Mi noche de los OscaresEl próximo jueves 25 de junio celebramos a “Las 50 más innovadoras de InformationWeek México” con una cena de gala en el Four Seasons de esta capital mexicana. Para mí es lo más parecido a los Oscares, pues asisten los nóminados sin conocer todavía su posición en el ranking, con toda la incertidumbre que ello supone.  Los finalistas llevan vestimenta formal para desfilar por la alfombra roja, acompañados de sus parejas o sus colegas más importantes en la empresa. A su paso por la alfombra, son abordados por nuestra cámara de T.V. (circuito cerrado) y entrevistados por una guapa conductora, mientras todos los ya reunidos en el salón escuchan las nerviosas frases que constituyen su respuesta.  Los fans se amontonan a la entrada para fotografiarlos y la prensa invitada va tomando nota de los acontecimientos.  Es, toda proporción guardada, una noche tan llena de expectación por saber quién ocupará los primeros lugares del listado como la ceremonia de la Academia. Eso sí, mucho más corta y sustanciosa.

  El humilde reconocimiento que hace Netmedia Research a la innovación en los procesos de negocio gracias a la aplicación de las IT, cumple ya ocho años ininterrumpidos. El proceso consiste en el llenado de un formato predefinido, que está disponible en Internet y que no tiene ningún costo para los postulantes del proyecto en cuestión. Los interesados deben documentar sus logros, desafíos, y los beneficios tangibles. Luego, sometemos los proyectos al escrutinio conjunto de un comité editorial con consultores de Ernst & Young. El proceso completo lleva meses de esfuerzo, desde la convocatoria hasta la impresión de la edición de InformationWeek México que publica el listado, pasando claro por la ceremonia de premiación. Es desgastante pero muy satisfactorio.

Cada año hemos procurado introducir novedades y mejoras, y me da mucho orgullo decir que el nivel de participación y la calidad de los proyectos ha ido en aumento o –cuando la situación económica no ha sido propicia-se ha mantenido.

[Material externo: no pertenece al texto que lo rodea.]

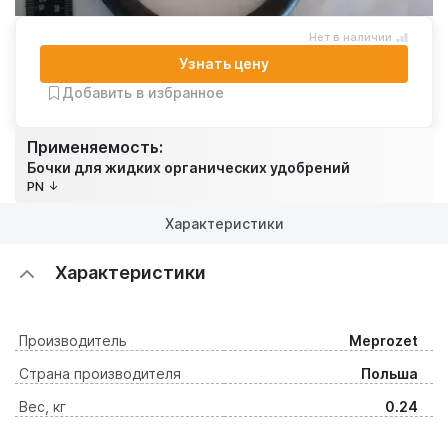
Нет в наличии
Узнать цену
Добавить в избранное
Применяемость:
Бочки для жидких органических удобрений
PN
Характеристики
Характеристики
Производитель
Meprozet
Страна производителя
Польша
Вес, кг
0.24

Yo tendré a mi cargo la conducción general de la ceremonia, como ya es costumbre. Encabezar con soltura la ceremonia me ha llevado ocho años y creo que todavía no domino del todo los nervios, ni me atrevo demasiado a improvisar. Espero algún día poder contratar a un Billy Cristal y cederle la estafeta o, de perdida, ser sustituida por las nuevas generaciones de comunicólogos que hoy forman parte de mi organización.  Pero, espere….ahora que lo pienso, me gustan demasiado los reflectores.  Al final, para mí es lo más cercano a una noche de los Oscares que, esa sí, nunca podré conducir.